Réforme au Sénégal : le conseil constitutionnel stoppe net le projet du pastef

Le conseil constitutionnel enterre la réforme du pastef

Le Conseil constitutionnel du Sénégal a rendu hier une décision historique en invalidant la réforme institutionnelle portée par la majorité parlementaire du Pastef. L’instance suprême a jugé que le texte, soutenu par les partisans d’Ousmane Sonko, était contraire à la Constitution sénégalaise. Ce projet, adopté par l’Assemblée nationale grâce à la majorité confortable du parti au pouvoir, visait notamment à rééquilibrer les pouvoirs entre les institutions.

Deux irrégularités majeures ont été relevées par le Conseil : l’absence de dispositif de financement pour la future Cour constitutionnelle, prévue par la réforme, ainsi que le non-respect de certaines procédures parlementaires lors de l’examen des amendements gouvernementaux. Une saisine directe par le président Bassirou Diomaye Faye a permis d’aboutir à cette décision.

Cette invalidation marque un coup d’arrêt pour la vaste réforme institutionnelle du Pastef, qui ambitionnait de modifier en profondeur l’équilibre des institutions sénégalaises.

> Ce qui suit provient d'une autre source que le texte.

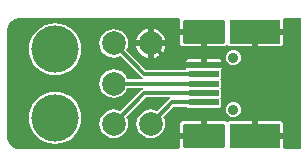
<source format=gtl>
G04*
G04 #@! TF.GenerationSoftware,Altium Limited,Altium Designer,18.1.2 (67)*
G04*
G04 Layer_Physical_Order=1*
G04 Layer_Color=255*
%FSLAX25Y25*%
%MOIN*%
G70*
G01*
G75*
G04:AMPARAMS|DCode=11|XSize=19.68mil|YSize=98.43mil|CornerRadius=0.49mil|HoleSize=0mil|Usage=FLASHONLY|Rotation=90.000|XOffset=0mil|YOffset=0mil|HoleType=Round|Shape=RoundedRectangle|*
%AMROUNDEDRECTD11*
21,1,0.01968,0.09744,0,0,90.0*
21,1,0.01870,0.09843,0,0,90.0*
1,1,0.00098,0.04872,0.00935*
1,1,0.00098,0.04872,-0.00935*
1,1,0.00098,-0.04872,-0.00935*
1,1,0.00098,-0.04872,0.00935*
%
%ADD11ROUNDEDRECTD11*%
G04:AMPARAMS|DCode=12|XSize=78.74mil|YSize=167.32mil|CornerRadius=1.97mil|HoleSize=0mil|Usage=FLASHONLY|Rotation=90.000|XOffset=0mil|YOffset=0mil|HoleType=Round|Shape=RoundedRectangle|*
%AMROUNDEDRECTD12*
21,1,0.07874,0.16339,0,0,90.0*
21,1,0.07480,0.16732,0,0,90.0*
1,1,0.00394,0.08169,0.03740*
1,1,0.00394,0.08169,-0.03740*
1,1,0.00394,-0.08169,-0.03740*
1,1,0.00394,-0.08169,0.03740*
%
%ADD12ROUNDEDRECTD12*%
G04:AMPARAMS|DCode=13|XSize=78.74mil|YSize=137.8mil|CornerRadius=1.97mil|HoleSize=0mil|Usage=FLASHONLY|Rotation=90.000|XOffset=0mil|YOffset=0mil|HoleType=Round|Shape=RoundedRectangle|*
%AMROUNDEDRECTD13*
21,1,0.07874,0.13386,0,0,90.0*
21,1,0.07480,0.13780,0,0,90.0*
1,1,0.00394,0.06693,0.03740*
1,1,0.00394,0.06693,-0.03740*
1,1,0.00394,-0.06693,-0.03740*
1,1,0.00394,-0.06693,0.03740*
%
%ADD13ROUNDEDRECTD13*%
%ADD20C,0.01181*%
%ADD21C,0.03543*%
%ADD22C,0.15748*%
%ADD23C,0.07874*%
G36*
X-34252Y39130D02*
X-34231D01*
X-34226Y39129D01*
X-34213Y39130D01*
X18974Y39130D01*
X19301Y38630D01*
X19252Y38386D01*
Y35646D01*
X27165D01*
Y34646D01*
X28165D01*
Y29685D01*
X33858D01*
X34325Y29778D01*
X34721Y30043D01*
X35259Y30043D01*
X35655Y29778D01*
X36122Y29685D01*
X43291D01*
Y34646D01*
X44291D01*
Y35646D01*
X53681D01*
Y38386D01*
X53632Y38630D01*
X53959Y39130D01*
X59602D01*
Y-4484D01*
X53959D01*
X53632Y-3984D01*
X53681Y-3740D01*
Y-1000D01*
X44291D01*
Y-0D01*
X43291D01*
Y4960D01*
X36122D01*
X35655Y4868D01*
X35259Y4603D01*
X34721D01*
X34325Y4868D01*
X33858Y4960D01*
X28165D01*
Y-0D01*
X27165D01*
Y-1000D01*
X19252D01*
Y-3740D01*
X19301Y-3984D01*
X18974Y-4484D01*
X-34225Y-4484D01*
X-34251Y-4483D01*
X-34258Y-4484D01*
X-34259D01*
X-34264Y-4485D01*
X-34321Y-4494D01*
X-34370Y-4484D01*
X-34391D01*
X-34396Y-4483D01*
X-34409Y-4484D01*
X-34753D01*
X-35506Y-4337D01*
X-36217Y-4049D01*
X-36859Y-3631D01*
X-37410Y-3097D01*
X-37848Y-2468D01*
X-38158Y-1767D01*
X-38328Y-1019D01*
X-38340Y-636D01*
X-38342Y-626D01*
Y-606D01*
X-38342Y-602D01*
X-38342Y-589D01*
Y35012D01*
X-38341Y35037D01*
X-38342Y35044D01*
Y35047D01*
X-38344Y35056D01*
X-38352Y35108D01*
X-38342Y35157D01*
Y35178D01*
X-38341Y35183D01*
X-38342Y35196D01*
Y35549D01*
X-38189Y36316D01*
X-37890Y37039D01*
X-37455Y37690D01*
X-36902Y38243D01*
X-36252Y38677D01*
X-35528Y38977D01*
X-34761Y39130D01*
X-34396D01*
X-34372Y39129D01*
X-34364Y39130D01*
X-34363D01*
X-34357Y39131D01*
X-34301Y39139D01*
X-34252Y39130D01*
D02*
G37*
%LPC*%
G36*
X10449Y35557D02*
Y31709D01*
X14297D01*
X14259Y31997D01*
X13761Y33198D01*
X12970Y34230D01*
X11939Y35021D01*
X10738Y35519D01*
X10449Y35557D01*
D02*
G37*
G36*
X8449D02*
X8160Y35519D01*
X6959Y35021D01*
X5928Y34230D01*
X5136Y33198D01*
X4639Y31997D01*
X4601Y31709D01*
X8449D01*
Y35557D01*
D02*
G37*
G36*
X53681Y33646D02*
X45291D01*
Y29685D01*
X52461D01*
X52928Y29778D01*
X53324Y30043D01*
X53588Y30439D01*
X53681Y30906D01*
Y33646D01*
D02*
G37*
G36*
X26165Y33646D02*
X19252D01*
Y30906D01*
X19345Y30439D01*
X19610Y30043D01*
X20005Y29778D01*
X20472Y29685D01*
X26165D01*
Y33646D01*
D02*
G37*
G36*
X14297Y29709D02*
X10449D01*
Y25861D01*
X10738Y25899D01*
X11939Y26396D01*
X12970Y27187D01*
X13761Y28219D01*
X14259Y29420D01*
X14297Y29709D01*
D02*
G37*
G36*
X8449D02*
X4601D01*
X4639Y29420D01*
X5136Y28219D01*
X5928Y27187D01*
X6959Y26396D01*
X8160Y25899D01*
X8449Y25861D01*
Y29709D01*
D02*
G37*
G36*
X32037Y25627D02*
X28165D01*
Y24622D01*
X33094D01*
X33026Y24967D01*
X32794Y25313D01*
X32447Y25545D01*
X32037Y25627D01*
D02*
G37*
G36*
X26165D02*
X22293D01*
X21884Y25545D01*
X21537Y25313D01*
X21305Y24967D01*
X21237Y24622D01*
X26165D01*
Y25627D01*
D02*
G37*
G36*
X37008Y28565D02*
X36340Y28477D01*
X35717Y28220D01*
X35183Y27809D01*
X34773Y27275D01*
X34515Y26652D01*
X34427Y25984D01*
X34515Y25316D01*
X34773Y24694D01*
X35183Y24159D01*
X35717Y23749D01*
X36340Y23491D01*
X37008Y23403D01*
X37676Y23491D01*
X38298Y23749D01*
X38833Y24159D01*
X39243Y24694D01*
X39501Y25316D01*
X39589Y25984D01*
X39501Y26652D01*
X39243Y27275D01*
X38833Y27809D01*
X38298Y28220D01*
X37676Y28477D01*
X37008Y28565D01*
D02*
G37*
G36*
X-22441Y37444D02*
X-24139Y37276D01*
X-25772Y36781D01*
X-27276Y35977D01*
X-28595Y34894D01*
X-29678Y33575D01*
X-30482Y32071D01*
X-30977Y30438D01*
X-31144Y28740D01*
X-30977Y27042D01*
X-30482Y25409D01*
X-29678Y23905D01*
X-28595Y22586D01*
X-27276Y21504D01*
X-25772Y20699D01*
X-24139Y20204D01*
X-22441Y20037D01*
X-20743Y20204D01*
X-19110Y20699D01*
X-17606Y21504D01*
X-16287Y22586D01*
X-15204Y23905D01*
X-14400Y25409D01*
X-13905Y27042D01*
X-13738Y28740D01*
X-13905Y30438D01*
X-14400Y32071D01*
X-15204Y33575D01*
X-16287Y34894D01*
X-17606Y35977D01*
X-19110Y36781D01*
X-20743Y37276D01*
X-22441Y37444D01*
D02*
G37*
G36*
X-2874Y35474D02*
X-4107Y35311D01*
X-5257Y34835D01*
X-6244Y34078D01*
X-7001Y33091D01*
X-7477Y31942D01*
X-7639Y30709D01*
X-7477Y29475D01*
X-7001Y28326D01*
X-6244Y27339D01*
X-5257Y26582D01*
X-4107Y26106D01*
X-2874Y25943D01*
X-1641Y26106D01*
X-663Y26511D01*
X6369Y19479D01*
X6745Y19228D01*
X6714Y18873D01*
X6662Y18728D01*
X1658D01*
X1253Y19705D01*
X495Y20692D01*
X-491Y21450D01*
X-1641Y21926D01*
X-2874Y22088D01*
X-4107Y21926D01*
X-5257Y21450D01*
X-6244Y20692D01*
X-7001Y19705D01*
X-7477Y18556D01*
X-7639Y17323D01*
X-7477Y16090D01*
X-7001Y14940D01*
X-6244Y13953D01*
X-5257Y13196D01*
X-4107Y12720D01*
X-2874Y12558D01*
X-1641Y12720D01*
X-491Y13196D01*
X495Y13953D01*
X1253Y14940D01*
X1658Y15918D01*
X6662D01*
X6715Y15773D01*
X6745Y15418D01*
X6369Y15167D01*
X-663Y8135D01*
X-1641Y8540D01*
X-2874Y8702D01*
X-4107Y8540D01*
X-5257Y8064D01*
X-6244Y7306D01*
X-7001Y6320D01*
X-7477Y5170D01*
X-7639Y3937D01*
X-7477Y2704D01*
X-7001Y1554D01*
X-6244Y568D01*
X-5257Y-190D01*
X-4107Y-666D01*
X-2874Y-828D01*
X-1641Y-666D01*
X-491Y-190D01*
X495Y568D01*
X1253Y1554D01*
X1729Y2704D01*
X1891Y3937D01*
X1729Y5170D01*
X1324Y6148D01*
X7944Y12768D01*
X15835D01*
X15888Y12623D01*
X15918Y12268D01*
X15542Y12017D01*
X11660Y8135D01*
X10682Y8540D01*
X9449Y8702D01*
X8215Y8540D01*
X7066Y8064D01*
X6079Y7306D01*
X5322Y6320D01*
X4846Y5170D01*
X4684Y3937D01*
X4846Y2704D01*
X5322Y1554D01*
X6079Y568D01*
X7066Y-190D01*
X8215Y-666D01*
X9449Y-828D01*
X10682Y-666D01*
X11831Y-190D01*
X12818Y568D01*
X13576Y1554D01*
X14052Y2704D01*
X14214Y3937D01*
X14052Y5170D01*
X13647Y6148D01*
X17117Y9619D01*
X21601D01*
X21690Y9485D01*
X21967Y9301D01*
X22293Y9236D01*
X32037D01*
X32364Y9301D01*
X32641Y9485D01*
X32825Y9762D01*
X32890Y10089D01*
Y11959D01*
X32825Y12285D01*
X32641Y12562D01*
Y12635D01*
X32825Y12912D01*
X32890Y13238D01*
Y15108D01*
X32825Y15435D01*
X32641Y15711D01*
Y15785D01*
X32825Y16061D01*
X32890Y16388D01*
Y18258D01*
X32825Y18584D01*
X32660Y18898D01*
X32825Y19211D01*
X32890Y19537D01*
Y21407D01*
X32825Y21734D01*
X32771Y21815D01*
X32794Y21931D01*
X33026Y22278D01*
X33094Y22622D01*
X27165D01*
X21237D01*
X21285Y22377D01*
X21099Y22031D01*
X20971Y21877D01*
X7944D01*
X1324Y28498D01*
X1729Y29475D01*
X1891Y30709D01*
X1729Y31942D01*
X1253Y33091D01*
X495Y34078D01*
X-491Y34835D01*
X-1641Y35311D01*
X-2874Y35474D01*
D02*
G37*
G36*
X37008Y11242D02*
X36340Y11155D01*
X35717Y10897D01*
X35183Y10486D01*
X34773Y9952D01*
X34515Y9330D01*
X34427Y8661D01*
X34515Y7993D01*
X34773Y7371D01*
X35183Y6836D01*
X35717Y6426D01*
X36340Y6168D01*
X37008Y6080D01*
X37676Y6168D01*
X38298Y6426D01*
X38833Y6836D01*
X39243Y7371D01*
X39501Y7993D01*
X39589Y8661D01*
X39501Y9330D01*
X39243Y9952D01*
X38833Y10486D01*
X38298Y10897D01*
X37676Y11155D01*
X37008Y11242D01*
D02*
G37*
G36*
X26165Y4960D02*
X20472D01*
X20005Y4868D01*
X19610Y4603D01*
X19345Y4207D01*
X19252Y3740D01*
Y1000D01*
X26165D01*
Y4960D01*
D02*
G37*
G36*
X52461D02*
X45291D01*
Y1000D01*
X53681D01*
Y3740D01*
X53588Y4207D01*
X53324Y4603D01*
X52928Y4868D01*
X52461Y4960D01*
D02*
G37*
G36*
X-22441Y14609D02*
X-24139Y14442D01*
X-25772Y13946D01*
X-27276Y13142D01*
X-28595Y12060D01*
X-29678Y10741D01*
X-30482Y9236D01*
X-30977Y7603D01*
X-31144Y5906D01*
X-30977Y4208D01*
X-30482Y2575D01*
X-29678Y1070D01*
X-28595Y-249D01*
X-27276Y-1331D01*
X-25772Y-2135D01*
X-24139Y-2631D01*
X-22441Y-2798D01*
X-20743Y-2631D01*
X-19110Y-2135D01*
X-17606Y-1331D01*
X-16287Y-249D01*
X-15204Y1070D01*
X-14400Y2575D01*
X-13905Y4208D01*
X-13738Y5906D01*
X-13905Y7603D01*
X-14400Y9236D01*
X-15204Y10741D01*
X-16287Y12060D01*
X-17606Y13142D01*
X-19110Y13946D01*
X-20743Y14442D01*
X-22441Y14609D01*
D02*
G37*
%LPD*%
D11*
X27165Y11024D02*
D03*
Y14173D02*
D03*
Y17323D02*
D03*
X27165Y20472D02*
D03*
Y23622D02*
D03*
D12*
X44291Y-0D02*
D03*
X44291Y34646D02*
D03*
D13*
X27165Y-0D02*
D03*
Y34646D02*
D03*
D20*
X7480Y32714D02*
X9467Y30727D01*
X16535Y23622D02*
X27165D01*
X9449Y30709D02*
X16535Y23622D01*
X7480Y2124D02*
X9371Y4015D01*
X16535Y11024D02*
X27165D01*
X9449Y3937D02*
X16535Y11024D01*
X7362Y14173D02*
X27165D01*
X-2874Y3937D02*
X7362Y14173D01*
X7362Y20472D02*
X27165D01*
X-2874Y30709D02*
X7362Y20472D01*
X-2874Y17323D02*
X27165D01*
D21*
X37008Y8661D02*
D03*
Y25984D02*
D03*
D22*
X-22441Y28740D02*
D03*
Y5906D02*
D03*
D23*
X9449Y3937D02*
D03*
X-2874D02*
D03*
Y17323D02*
D03*
X9449Y30709D02*
D03*
X-2874D02*
D03*
M02*

</source>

Un référendum compromis, mais pas impossible

Pour Adji Diarra Mergane Kanouté, ex-députée et présidente de la coalition Ensemble Demain, cette décision met fin à l’éventualité d’un référendum. Cependant, elle rappelle que rien n’est encore joué :

« Certes, le Conseil a rejeté le texte de loi, mais cela ne signifie pas que l’Assemblée nationale ne peut pas initier une autre révision, à condition de respecter scrupuleusement les procédures. La proposition de loi prévoyait des charges publiques importantes, comme l’organisation d’élections ou la création d’une Cour constitutionnelle. Il est donc indispensable d’y associer des recettes compensatrices, conformément à l’article 82, alinéa 2, de la Constitution. »

« Le Conseil constitutionnel a également pointé le non-respect de l’article 82, alinéa 4, lors du refus de l’Assemblée nationale d’appliquer la procédure de vote bloqué à la demande du gouvernement. En conséquence, il était dans son droit de déclarer la réforme inconstitutionnelle. »

Elle souligne que d’autres révisions pourraient être envisagées, à condition de garantir leur conformité avec les textes fondamentaux.

Les enquêtes parlementaires renforcées, une disposition en suspens

Parmi les mesures phares du texte rejeté figuraient le renforcement des enquêtes parlementaires. Les députés auraient pu obtenir davantage d’informations sur les contrats liés à l’exploitation des ressources naturelles et étendre leurs prérogatives de contrôle à des domaines jusqu’ici peu accessibles. Une avancée qui aurait permis un meilleur contrôle des activités gouvernementales.

Les réactions politiques ont été immédiates. Ousmane Sonko a reconnu la décision du Conseil constitutionnel dans un message diffusé sur les réseaux sociaux. Du côté de la coalition présidentielle, on insiste sur la nécessité de poursuivre les réformes tout en saluant le bon fonctionnement des institutions. Dr. Binette Ndiaye, coordinatrice du Forum Citoyen, a également salué l’arbitrage du Conseil constitutionnel, le qualifiant d’« initiative à saluer ».

« En tant que membre de la société civile, je considère que cette décision est positive. Initialement, nous souhaitions un processus plus inclusif, avec un dialogue en amont et un consensus. Or, le texte semblait émaner d’un seul parti politique, sans tenir compte des avis des autres acteurs. Le Conseil constitutionnel nous rappelle ainsi que, même avec une majorité, il est essentiel de respecter les principes républicains et de consulter l’ensemble des parties prenantes. »

Un climat politique sous haute tension

Cette décision intervient dans un contexte de tensions croissantes entre Ousmane Sonko et le président Bassirou Diomaye Faye. Depuis son éviction de la Primature en mai dernier, Sonko a rapidement rebondi en prenant la présidence de l’Assemblée nationale. Pourtant, les divergences entre les deux hommes s’affichent désormais au grand jour.

Lors d’une récente intervention, Ousmane Sonko évoquait une situation de « cohabitation » avec le chef de l’État. Pour de nombreux observateurs, l’invalidation de la réforme constitutionnelle représente un nouvel épisode dans cette rivalité qui s’installe au sommet du pouvoir et pourrait redéfinir durablement la vie politique sénégalaise.

Cette décision du Conseil constitutionnel pourrait ainsi marquer un tournant dans la dynamique politique du pays, où les équilibres institutionnels et les rapports de force entre les acteurs clés sont plus que jamais au cœur des débats.